- **MATERIAL FOR THE TASK**
_ _ _ _

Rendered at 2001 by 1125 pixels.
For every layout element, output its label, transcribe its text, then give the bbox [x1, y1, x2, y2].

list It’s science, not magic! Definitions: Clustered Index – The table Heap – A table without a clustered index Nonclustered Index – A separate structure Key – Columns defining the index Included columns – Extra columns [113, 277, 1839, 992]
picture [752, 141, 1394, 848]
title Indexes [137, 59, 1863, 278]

_ _ _ _

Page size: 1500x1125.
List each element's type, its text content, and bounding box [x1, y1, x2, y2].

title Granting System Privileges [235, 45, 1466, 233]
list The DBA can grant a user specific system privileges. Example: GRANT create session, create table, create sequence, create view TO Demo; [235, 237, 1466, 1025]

_ _ _ _

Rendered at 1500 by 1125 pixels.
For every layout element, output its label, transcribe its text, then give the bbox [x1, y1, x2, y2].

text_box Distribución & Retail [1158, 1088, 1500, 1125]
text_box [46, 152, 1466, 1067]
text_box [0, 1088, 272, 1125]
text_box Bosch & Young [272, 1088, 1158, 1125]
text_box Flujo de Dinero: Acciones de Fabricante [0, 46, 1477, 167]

_ _ _ _

- **WRITTEN TASK**
For each line of the entries that contains the word "pixels", make a copy.

- **ANSWER TO THE EXERCISE**
Rendered at 2001 by 1125 pixels.
Rendered at 1500 by 1125 pixels.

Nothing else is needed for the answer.